To assess hippocampal synaptic excitability, field potential recordings were used to derive input-output curves (Fig. 6d). The input-output curve for rats at 7 days post-bTBI was significantly reduced (Fig. 6d; p < 0.01, non-linear regression using a polynomial quadratic function). Consistently, the maximal response for rats at 7 days post-bTBI was significantly decreased (Fig. 6d; *p < 0.03, maximal stimulation in control vs. 7 day post-bTBI Mann-Whitney test). To further characterize the effect of bTBI on synaptic responses, paired pulse facilitation (PPF) was assessed at different inter-stimulus intervals (Fig. 6e). Slices from rats at 21 days post-bTBI showed significant increase in PPF at shorter inter-stimulus intervals (Fig. 6e; 20 and 50 ms, **p < 0.01, two-way ANOVA, Tukey’s post hoc). No difference in PPF was observed in slices from rats at 1, 3 and 7 day(s) post-bTBI as compared to controls.

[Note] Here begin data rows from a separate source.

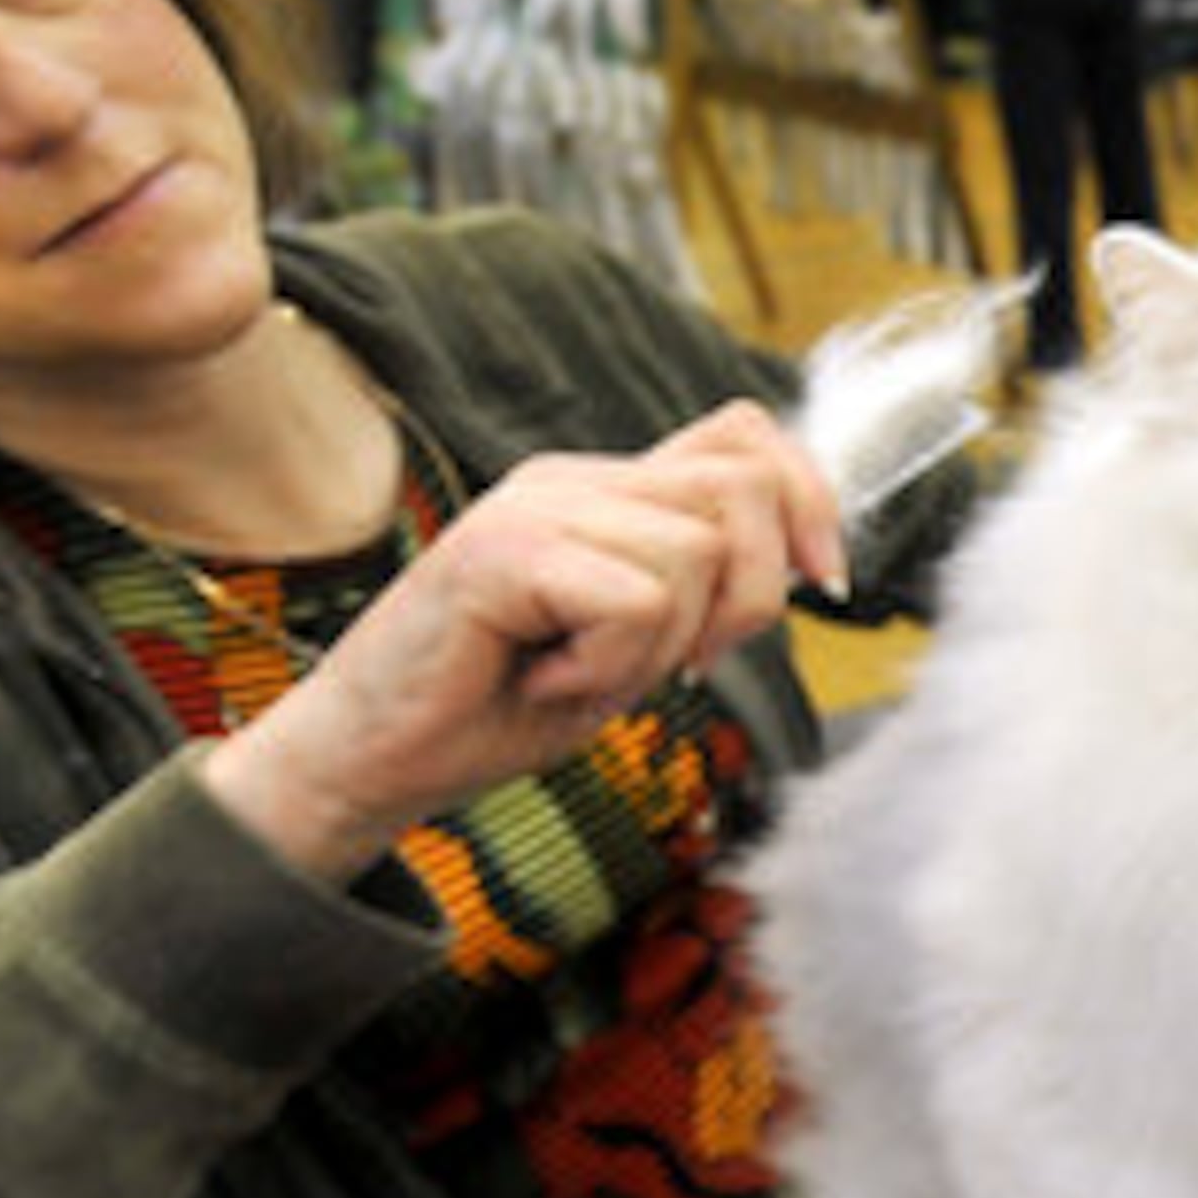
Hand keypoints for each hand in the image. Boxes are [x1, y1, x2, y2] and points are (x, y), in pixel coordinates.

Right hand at [200, 402, 847, 878]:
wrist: (374, 759)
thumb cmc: (500, 707)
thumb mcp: (637, 647)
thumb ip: (705, 590)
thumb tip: (806, 561)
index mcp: (605, 490)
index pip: (746, 438)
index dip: (809, 500)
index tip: (823, 582)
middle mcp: (571, 480)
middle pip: (741, 490)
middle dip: (750, 597)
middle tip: (680, 663)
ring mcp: (532, 506)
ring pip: (694, 553)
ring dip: (661, 648)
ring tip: (581, 673)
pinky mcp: (499, 551)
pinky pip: (635, 602)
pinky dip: (611, 667)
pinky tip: (545, 680)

Together, these results show that mild blast forces induced deficits in hippocampal circuitry basal synaptic properties and short-term plasticity, but did not alter LTP expression. These neurophysiological deficits were not detected prior to 7 days post-bTBI and were more pronounced by 21 days post-bTBI, suggesting that neuronal functions can be critically affected by mild bTBI even after 21 days. Interestingly, the primary injuries, such as microvascular damage and increased phosphorylation levels of neurofilament, as well as neuroinflammation had receded by 21 days post-bTBI, when neurophysiological deficits became most apparent.

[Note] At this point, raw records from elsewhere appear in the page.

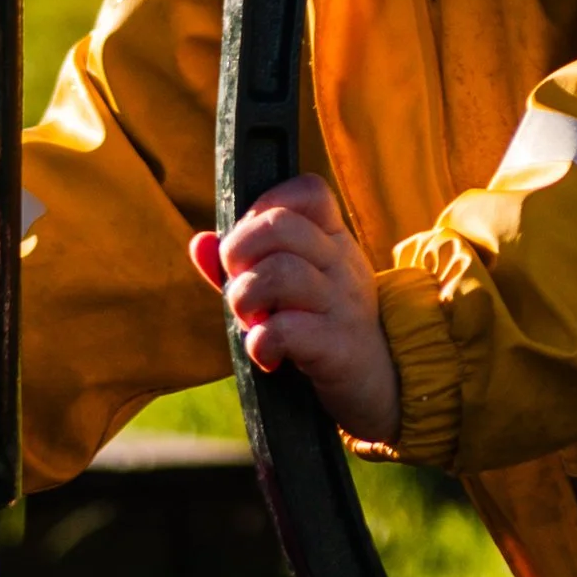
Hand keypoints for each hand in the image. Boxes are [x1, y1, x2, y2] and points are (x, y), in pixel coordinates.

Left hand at [192, 176, 401, 442]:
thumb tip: (199, 243)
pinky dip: (261, 341)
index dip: (266, 205)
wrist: (377, 385)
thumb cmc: (323, 328)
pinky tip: (266, 353)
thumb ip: (246, 265)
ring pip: (280, 272)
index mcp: (332, 241)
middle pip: (280, 226)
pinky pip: (286, 329)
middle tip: (238, 284)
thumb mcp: (291, 289)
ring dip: (245, 298)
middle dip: (238, 252)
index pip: (308, 192)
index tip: (250, 243)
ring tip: (250, 321)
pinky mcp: (338, 346)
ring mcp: (343, 303)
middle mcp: (341, 263)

TBI causes neuronal depolarization resulting in a large influx of ions. In response to activation of voltage-gated Ca²⁺ channels, high levels of glutamate are released, triggering excitotoxicity. Swelling of neurons, oxidative stress, and free radical production, all affect neuronal viability, contribute to neuronal death, and are associated with TBI pathology [30]. Following initial trauma, a delayed and spreading process of injury occurs. At the subcellular level, mitochondrial dysfunction and disruption in Ca²⁺-homeostasis have been implicated in TBI pathogenesis [31]. Over-activation of Ca²⁺-dependent enzymes such as the protease calpain may contribute to the etiology of TBI [32, 33].

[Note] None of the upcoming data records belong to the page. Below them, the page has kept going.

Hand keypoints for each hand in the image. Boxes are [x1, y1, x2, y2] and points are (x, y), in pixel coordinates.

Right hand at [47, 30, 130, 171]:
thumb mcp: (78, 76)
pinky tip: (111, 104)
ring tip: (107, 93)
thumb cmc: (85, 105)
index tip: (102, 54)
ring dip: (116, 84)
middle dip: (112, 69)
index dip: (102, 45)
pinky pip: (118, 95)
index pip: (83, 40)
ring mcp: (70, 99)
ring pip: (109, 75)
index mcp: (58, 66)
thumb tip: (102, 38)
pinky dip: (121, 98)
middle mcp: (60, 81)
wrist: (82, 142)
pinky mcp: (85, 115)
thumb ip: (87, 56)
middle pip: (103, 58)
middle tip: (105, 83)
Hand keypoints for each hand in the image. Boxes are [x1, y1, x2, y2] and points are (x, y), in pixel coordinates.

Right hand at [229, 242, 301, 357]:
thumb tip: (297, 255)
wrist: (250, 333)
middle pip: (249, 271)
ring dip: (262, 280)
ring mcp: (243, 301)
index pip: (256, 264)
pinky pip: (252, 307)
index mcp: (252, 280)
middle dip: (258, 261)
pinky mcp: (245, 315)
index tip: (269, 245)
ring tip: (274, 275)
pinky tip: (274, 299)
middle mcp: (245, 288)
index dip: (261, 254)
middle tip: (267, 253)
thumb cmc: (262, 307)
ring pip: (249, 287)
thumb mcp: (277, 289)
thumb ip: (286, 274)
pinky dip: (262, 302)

Here, we examined the effects of mild bTBI on calpain activity in hippocampal lysates from blast-exposed rat brains using quantitative immunoblotting. As a marker of calpain activity, the levels of cleaved spectrin were assessed (Fig. 7a). The levels of the 100 kDa fragment of cleaved spectrin were significantly elevated at 1, 3 and 7 day(s) post-bTBI in comparison to controls. Another well-characterized calpain substrate is p35, the activating cofactor of the protein kinase Cdk5. Calpain-dependent cleavage of p35 produces the truncated protein p25. The resulting Cdk5/25 holoenzyme engenders aberrant activity, has been implicated in experimental TBI [14] and can contribute to neuronal cell death [34]. Consistent with an increase in calpain activity, p25 levels were significantly elevated at 3 and 7 days following mild bTBI (Fig. 7b). Taken together, these results demonstrate that effectors of excitotoxicity are invoked by mild bTBI, and may contribute to the etiology of TBI.